If she told him how she felt about him, she was certain those intervals at home would be few and far between. He was free and wild and independent and he could not change for her. Nor, she realised as she stared blankly at a bad oil painting in the gloom, would she want him to. To love someone truly was to love them as they were, not want to change them.
‘Lina?’ It was Quinn. He moved like a cat through the dark cluttered space and put his hands on her shoulders. ‘Are you all right?’
‘Yes. Thank you. You have probably saved my life,’ she said, turning so that she was against his chest. It was weak and self-indulgent, but she thought she could stand there, hold him, hope for his embrace and he would suspect nothing but that she was overcome with relief and gratitude. Which she was, but it was neither that made her shed silent tears into the linen of his shirt. ‘I am sorry I did not trust you with the truth at first. What will happen when that Runner, Inchbold, finds out about this? He will know you deceived him.’
‘I will talk to him, apologise. I hope he will understand that it was a matter of life and death. With the true culprit identified and Sir James involved, he will see there was little choice.’
It would not be easy for him, she knew.
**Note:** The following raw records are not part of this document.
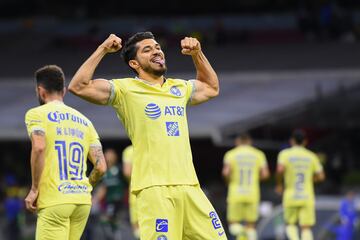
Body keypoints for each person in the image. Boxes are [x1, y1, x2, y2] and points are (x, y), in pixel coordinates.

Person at [68, 32, 227, 240]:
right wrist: (103, 49)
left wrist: (197, 54)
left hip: (190, 187)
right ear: (134, 63)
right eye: (147, 49)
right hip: (154, 189)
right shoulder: (125, 90)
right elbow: (78, 86)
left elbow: (212, 88)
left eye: (157, 48)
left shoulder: (179, 88)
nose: (157, 51)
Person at [24, 65, 107, 240]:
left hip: (55, 201)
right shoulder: (85, 121)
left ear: (40, 91)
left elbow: (39, 148)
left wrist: (34, 189)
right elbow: (101, 167)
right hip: (82, 201)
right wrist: (87, 186)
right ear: (63, 91)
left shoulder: (36, 114)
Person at [275, 129, 325, 240]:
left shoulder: (285, 154)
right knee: (306, 228)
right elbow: (321, 176)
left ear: (291, 141)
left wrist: (279, 184)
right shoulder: (311, 156)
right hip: (307, 196)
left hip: (291, 195)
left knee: (290, 224)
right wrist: (311, 179)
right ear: (305, 142)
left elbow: (279, 170)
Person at [222, 133, 269, 240]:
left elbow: (225, 173)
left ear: (237, 141)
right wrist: (256, 179)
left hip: (235, 193)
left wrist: (228, 181)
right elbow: (265, 174)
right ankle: (248, 233)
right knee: (251, 226)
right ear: (249, 141)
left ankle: (242, 231)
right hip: (252, 193)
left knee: (233, 224)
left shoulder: (231, 154)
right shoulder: (258, 154)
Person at [122, 145, 139, 239]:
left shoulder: (129, 150)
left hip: (135, 192)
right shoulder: (155, 146)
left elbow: (127, 172)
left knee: (137, 227)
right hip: (155, 192)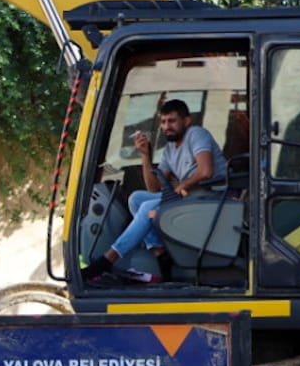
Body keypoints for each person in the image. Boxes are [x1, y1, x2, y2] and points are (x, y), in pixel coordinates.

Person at [86, 98, 226, 285]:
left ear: (186, 121)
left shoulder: (196, 134)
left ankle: (107, 260)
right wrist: (145, 155)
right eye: (163, 121)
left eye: (172, 121)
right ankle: (160, 253)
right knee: (137, 199)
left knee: (148, 209)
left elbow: (206, 171)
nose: (166, 126)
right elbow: (154, 187)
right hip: (190, 198)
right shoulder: (170, 149)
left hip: (212, 197)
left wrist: (181, 186)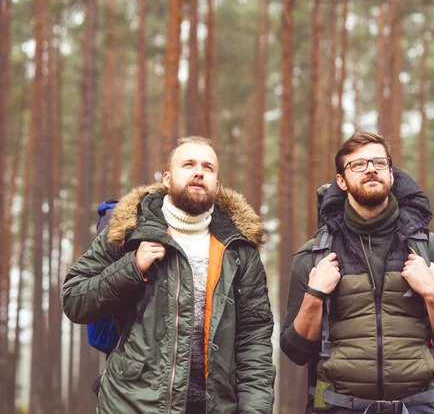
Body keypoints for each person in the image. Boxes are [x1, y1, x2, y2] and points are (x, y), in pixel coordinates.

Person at [62, 136, 275, 414]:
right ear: (167, 178)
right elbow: (74, 299)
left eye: (208, 167)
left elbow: (254, 339)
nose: (199, 172)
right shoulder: (128, 231)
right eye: (188, 164)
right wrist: (132, 268)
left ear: (217, 185)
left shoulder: (238, 248)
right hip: (132, 405)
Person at [280, 131, 434, 414]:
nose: (371, 168)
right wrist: (314, 295)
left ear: (392, 174)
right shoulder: (315, 255)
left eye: (379, 162)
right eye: (358, 164)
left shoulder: (430, 249)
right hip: (339, 407)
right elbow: (295, 351)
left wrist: (432, 292)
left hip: (419, 407)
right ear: (341, 181)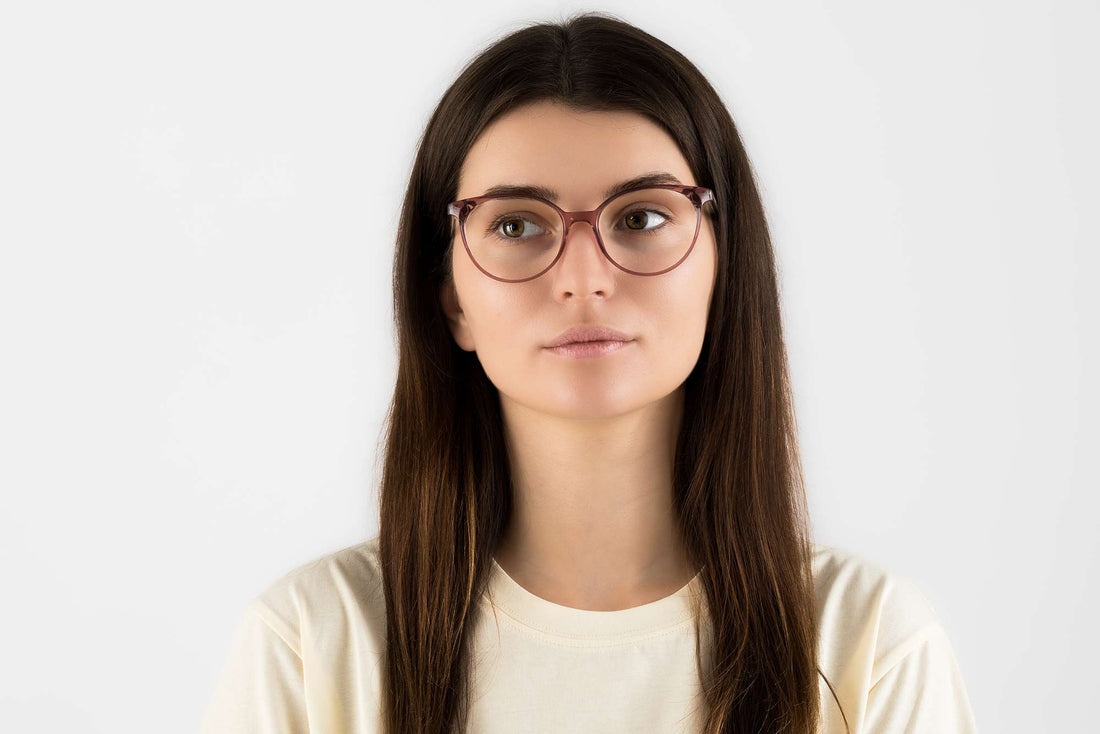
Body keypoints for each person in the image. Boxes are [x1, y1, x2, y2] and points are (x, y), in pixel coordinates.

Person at [198, 12, 978, 734]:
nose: (584, 278)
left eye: (640, 217)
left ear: (725, 267)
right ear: (450, 300)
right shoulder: (311, 640)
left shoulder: (868, 642)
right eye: (515, 225)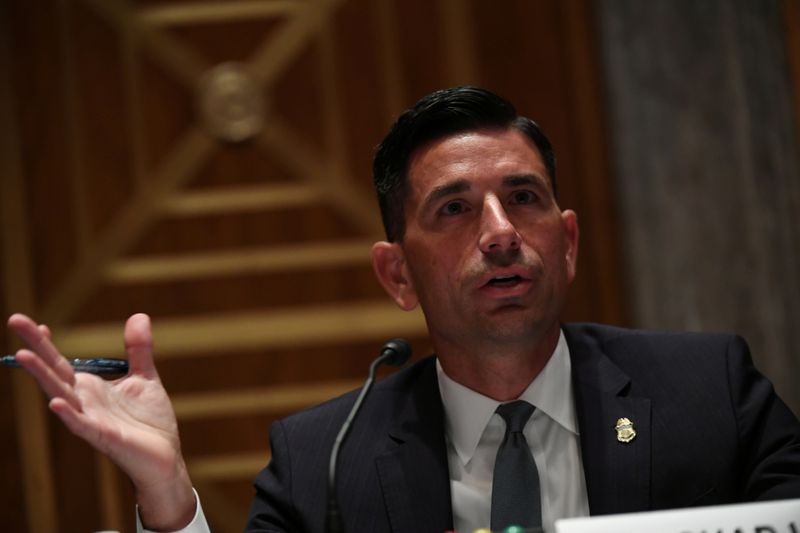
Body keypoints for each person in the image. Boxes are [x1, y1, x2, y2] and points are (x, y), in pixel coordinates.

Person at [8, 87, 800, 533]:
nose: (498, 233)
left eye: (522, 198)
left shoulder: (710, 393)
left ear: (566, 241)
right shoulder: (325, 459)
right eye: (454, 209)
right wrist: (169, 494)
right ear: (396, 275)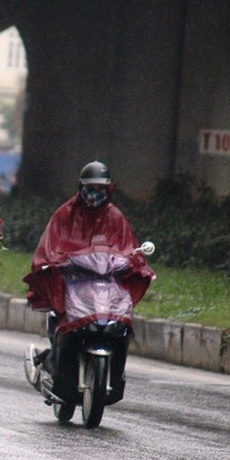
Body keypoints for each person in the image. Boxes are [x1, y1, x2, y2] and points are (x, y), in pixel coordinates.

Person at [23, 160, 152, 392]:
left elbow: (127, 247)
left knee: (122, 324)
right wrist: (55, 262)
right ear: (81, 187)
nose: (94, 194)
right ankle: (55, 365)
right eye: (90, 188)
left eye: (100, 188)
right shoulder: (65, 214)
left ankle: (117, 377)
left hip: (105, 284)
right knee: (65, 322)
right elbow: (51, 244)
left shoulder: (115, 217)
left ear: (108, 189)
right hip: (73, 284)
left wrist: (132, 261)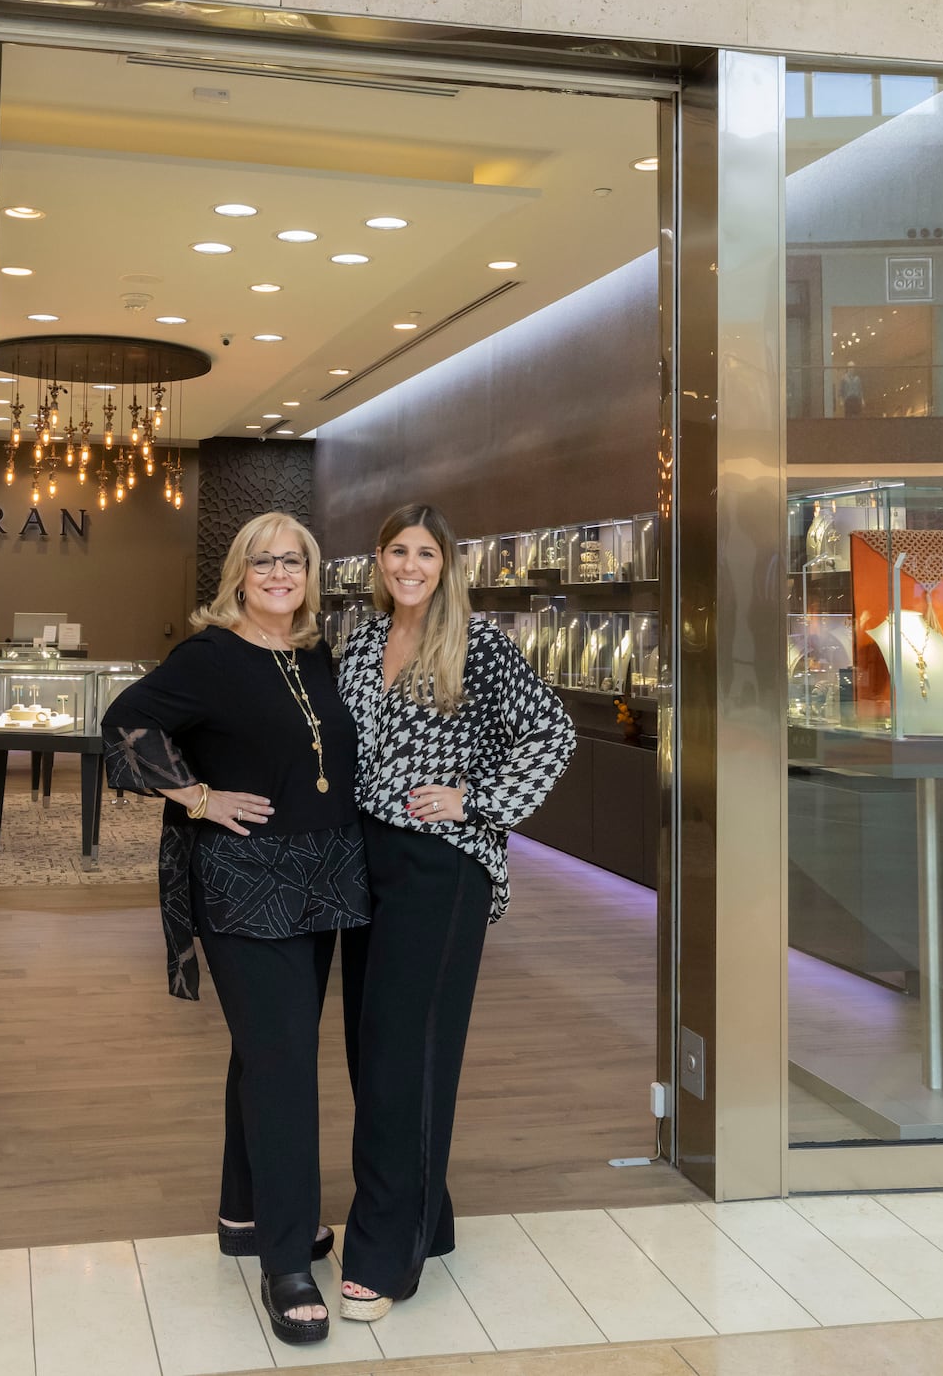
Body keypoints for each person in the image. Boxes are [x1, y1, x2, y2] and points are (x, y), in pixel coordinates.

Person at [99, 512, 366, 1347]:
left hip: (324, 876)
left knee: (267, 1050)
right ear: (239, 574)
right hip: (244, 882)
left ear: (310, 571)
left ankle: (246, 1215)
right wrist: (199, 797)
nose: (279, 572)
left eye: (293, 560)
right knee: (286, 1060)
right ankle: (288, 1262)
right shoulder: (210, 657)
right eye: (263, 560)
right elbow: (121, 728)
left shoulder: (322, 654)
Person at [334, 503, 575, 1321]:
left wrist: (478, 801)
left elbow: (553, 733)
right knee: (373, 1050)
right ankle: (425, 1221)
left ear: (447, 565)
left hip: (442, 865)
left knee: (408, 1053)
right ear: (379, 560)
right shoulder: (361, 642)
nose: (410, 565)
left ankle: (384, 1255)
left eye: (425, 553)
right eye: (397, 551)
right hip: (364, 863)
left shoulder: (481, 644)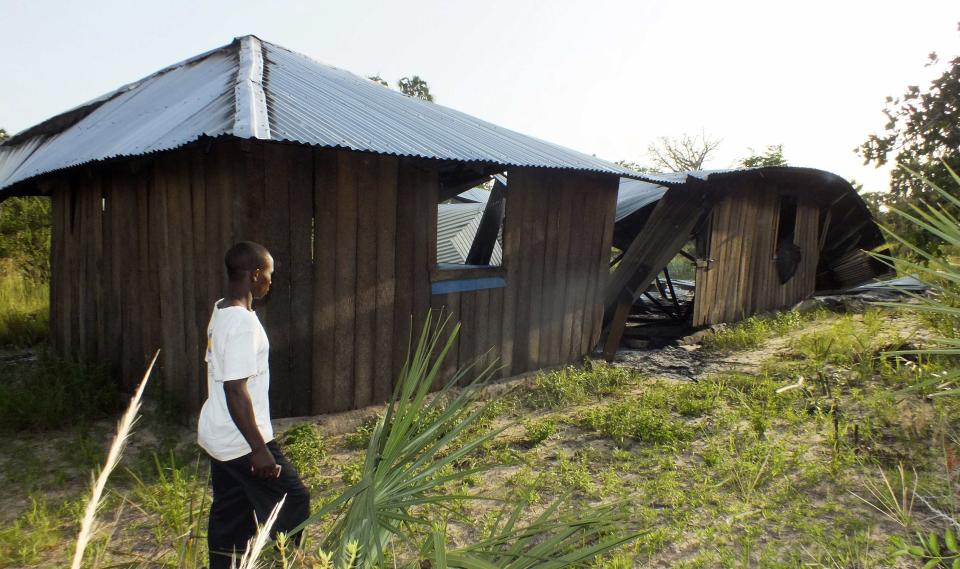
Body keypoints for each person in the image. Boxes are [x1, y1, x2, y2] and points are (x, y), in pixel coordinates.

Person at [198, 241, 310, 569]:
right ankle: (284, 562)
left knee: (232, 514)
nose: (271, 282)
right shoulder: (242, 324)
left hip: (220, 435)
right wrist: (259, 449)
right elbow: (235, 390)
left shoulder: (222, 309)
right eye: (269, 275)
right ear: (255, 274)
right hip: (241, 440)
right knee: (293, 502)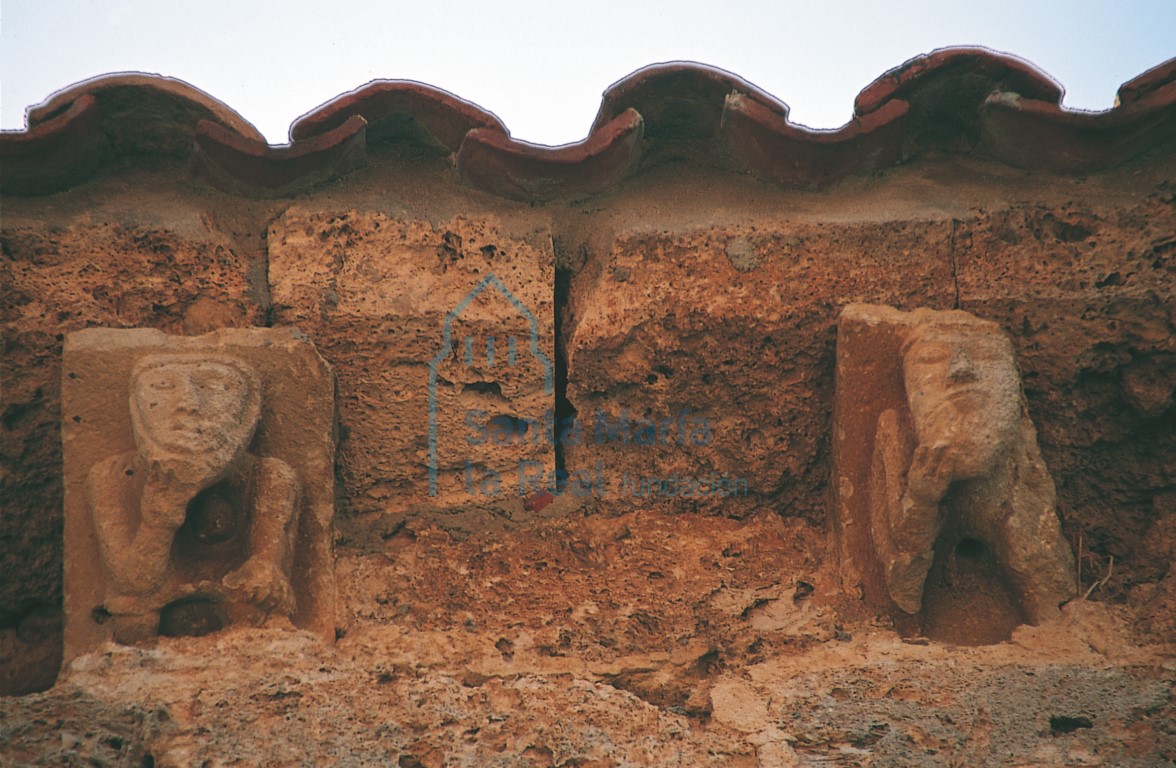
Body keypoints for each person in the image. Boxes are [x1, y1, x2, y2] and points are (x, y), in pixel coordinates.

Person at [870, 311, 1076, 624]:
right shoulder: (895, 432)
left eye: (987, 356)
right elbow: (904, 589)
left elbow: (1047, 583)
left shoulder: (1019, 462)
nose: (961, 370)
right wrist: (922, 500)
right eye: (930, 360)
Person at [87, 353, 300, 643]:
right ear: (136, 406)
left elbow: (266, 570)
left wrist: (264, 574)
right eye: (162, 387)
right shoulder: (115, 476)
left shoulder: (269, 477)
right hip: (148, 619)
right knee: (130, 612)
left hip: (237, 615)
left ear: (249, 410)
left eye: (216, 388)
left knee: (253, 609)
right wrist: (158, 522)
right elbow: (132, 585)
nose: (188, 404)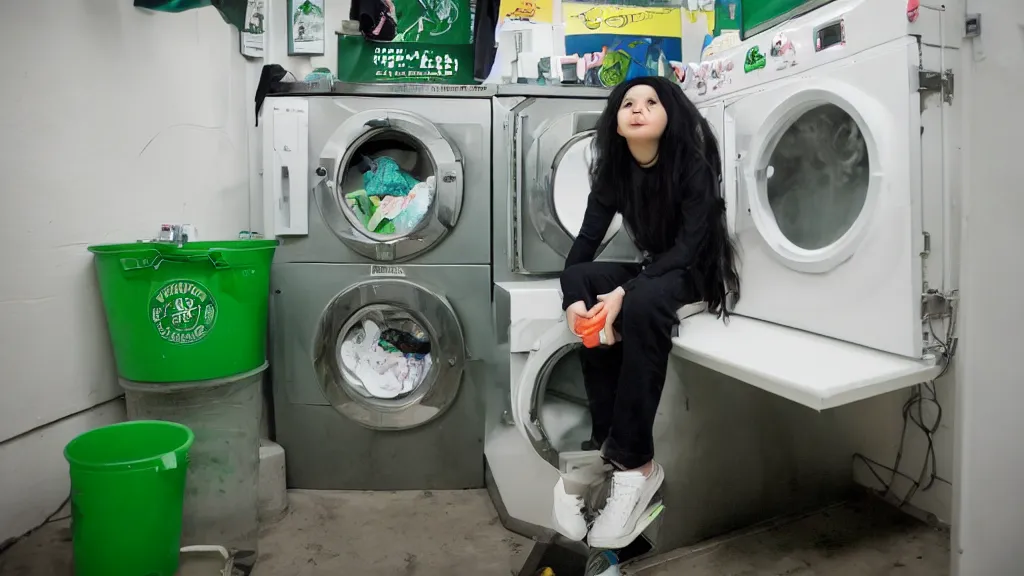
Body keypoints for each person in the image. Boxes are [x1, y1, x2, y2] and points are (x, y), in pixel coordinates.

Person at [552, 76, 740, 549]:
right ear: (615, 122)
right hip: (655, 270)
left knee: (638, 301)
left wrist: (623, 294)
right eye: (628, 103)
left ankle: (637, 464)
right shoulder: (614, 175)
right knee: (586, 283)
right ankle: (605, 447)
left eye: (651, 102)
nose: (638, 109)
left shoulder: (691, 167)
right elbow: (582, 252)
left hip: (695, 271)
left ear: (669, 114)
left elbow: (688, 250)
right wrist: (577, 302)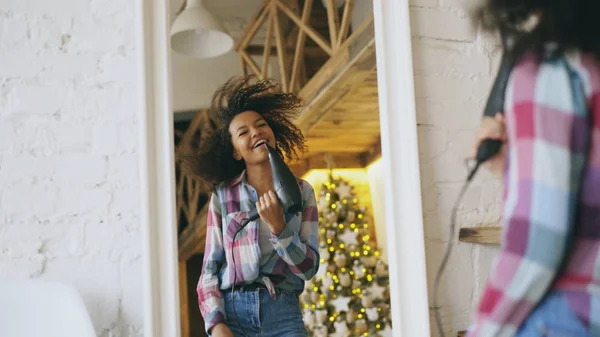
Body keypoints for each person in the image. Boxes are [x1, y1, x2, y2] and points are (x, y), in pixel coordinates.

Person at [467, 0, 600, 336]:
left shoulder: (548, 70)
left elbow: (536, 247)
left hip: (572, 316)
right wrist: (510, 169)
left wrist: (484, 330)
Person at [184, 76, 319, 337]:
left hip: (284, 315)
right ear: (236, 151)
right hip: (233, 314)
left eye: (261, 126)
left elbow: (309, 268)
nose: (256, 132)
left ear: (273, 135)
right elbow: (209, 271)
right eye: (243, 132)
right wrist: (216, 323)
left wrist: (280, 228)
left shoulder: (302, 192)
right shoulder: (223, 197)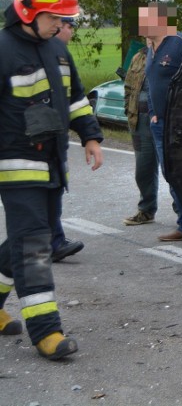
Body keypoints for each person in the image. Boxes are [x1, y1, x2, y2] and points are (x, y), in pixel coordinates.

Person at [0, 0, 103, 360]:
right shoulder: (2, 50)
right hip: (15, 167)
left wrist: (90, 136)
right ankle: (46, 331)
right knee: (33, 245)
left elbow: (75, 98)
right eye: (55, 18)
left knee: (26, 239)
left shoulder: (56, 49)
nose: (62, 26)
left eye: (65, 19)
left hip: (52, 167)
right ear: (28, 11)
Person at [140, 2, 182, 249]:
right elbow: (154, 83)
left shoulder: (181, 44)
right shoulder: (151, 47)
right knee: (170, 174)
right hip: (160, 124)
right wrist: (155, 113)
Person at [49, 16, 86, 262]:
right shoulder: (26, 51)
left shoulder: (61, 54)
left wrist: (90, 136)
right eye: (69, 26)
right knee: (32, 211)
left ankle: (54, 241)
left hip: (54, 140)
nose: (71, 32)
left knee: (53, 192)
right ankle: (50, 242)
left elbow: (75, 98)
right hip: (24, 147)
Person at [121, 45, 159, 226]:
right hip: (139, 123)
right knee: (143, 170)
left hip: (163, 121)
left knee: (172, 170)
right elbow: (128, 86)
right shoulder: (138, 57)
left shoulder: (172, 54)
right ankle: (146, 211)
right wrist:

Lina rested her hot cheek against Quinn’s shirtfront and imagined this proud man having to confess that he had lied to an officer of the law. It touched his honour. As she thought it he said, ‘Just Langdown to deal with and we can get married.’
Protesting about marriage was pointless; he was implacable, she could sense it. ‘Why must you risk your life?’
‘To draw a line, to retrieve what I lost ten years ago,’ he said. ‘Will you accept that, Celina, and not seek to persuade me against what I have to do?’